BEGIN TASK MATERIAL

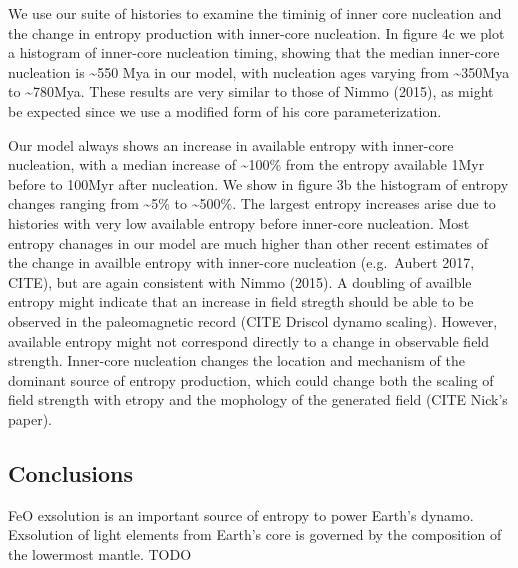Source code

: \documentclass[]{article}
\begin{document}
We use our suite of histories to examine the timinig of inner core
nucleation and the change in entropy production with inner-core
nucleation. In figure 4c we plot a histogram of inner-core nucleation
timing, showing that the median inner-core nucleation is
\textasciitilde{}550 Mya in our model, with nucleation ages varying from
\textasciitilde{}350Mya to \textasciitilde{}780Mya. These results are
very similar to those of Nimmo (2015), as might be expected since we use
a modified form of his core parameterization.

Our model always shows an increase in available entropy with inner-core
nucleation, with a median increase of \textasciitilde{}100\% from the
entropy available 1Myr before to 100Myr after nucleation. We show in
figure 3b the histogram of entropy changes ranging from
\textasciitilde{}5\% to \textasciitilde{}500\%. The largest entropy
increases arise due to histories with very low available entropy before
inner-core nucleation. Most entropy chanages in our model are much
higher than other recent estimates of the change in availble entropy
with inner-core nucleation (e.g.~Aubert 2017, CITE), but are again
consistent with Nimmo (2015). A doubling of availble entropy might
indicate that an increase in field stregth should be able to be observed
in the paleomagnetic record (CITE Driscol dynamo scaling). However,
available entropy might not correspond directly to a change in
observable field strength. Inner-core nucleation changes the location
and mechanism of the dominant source of entropy production, which could
change both the scaling of field strength with etropy and the mophology
of the generated field (CITE Nick's paper).

\hypertarget{conclusions}{%
\subsection{Conclusions}\label{conclusions}}

FeO exsolution is an important source of entropy to power Earth's
dynamo. Exsolution of light elements from Earth's core is governed by
the composition of the lowermost mantle. TODO
\end{document}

END TASK MATERIAL

EXERCISE AIM: Only the pictures are to be left out; print everything else in the listing exactly.

RESPONSE TO THE EXERCISE:
Source code

: \documentclass[]{article}
\begin{document}
We use our suite of histories to examine the timinig of inner core
nucleation and the change in entropy production with inner-core
nucleation. In figure 4c we plot a histogram of inner-core nucleation
timing, showing that the median inner-core nucleation is
\textasciitilde{}550 Mya in our model, with nucleation ages varying from
\textasciitilde{}350Mya to \textasciitilde{}780Mya. These results are
very similar to those of Nimmo (2015), as might be expected since we use
a modified form of his core parameterization.

Our model always shows an increase in available entropy with inner-core
nucleation, with a median increase of \textasciitilde{}100\% from the
entropy available 1Myr before to 100Myr after nucleation. We show in
figure 3b the histogram of entropy changes ranging from
\textasciitilde{}5\% to \textasciitilde{}500\%. The largest entropy
increases arise due to histories with very low available entropy before
inner-core nucleation. Most entropy chanages in our model are much
higher than other recent estimates of the change in availble entropy
with inner-core nucleation (e.g.~Aubert 2017, CITE), but are again
consistent with Nimmo (2015). A doubling of availble entropy might
indicate that an increase in field stregth should be able to be observed
in the paleomagnetic record (CITE Driscol dynamo scaling). However,
available entropy might not correspond directly to a change in
observable field strength. Inner-core nucleation changes the location
and mechanism of the dominant source of entropy production, which could
change both the scaling of field strength with etropy and the mophology
of the generated field (CITE Nick's paper).

\hypertarget{conclusions}{%
\subsection{Conclusions}\label{conclusions}}

FeO exsolution is an important source of entropy to power Earth's
dynamo. Exsolution of light elements from Earth's core is governed by
the composition of the lowermost mantle. TODO
\end{document}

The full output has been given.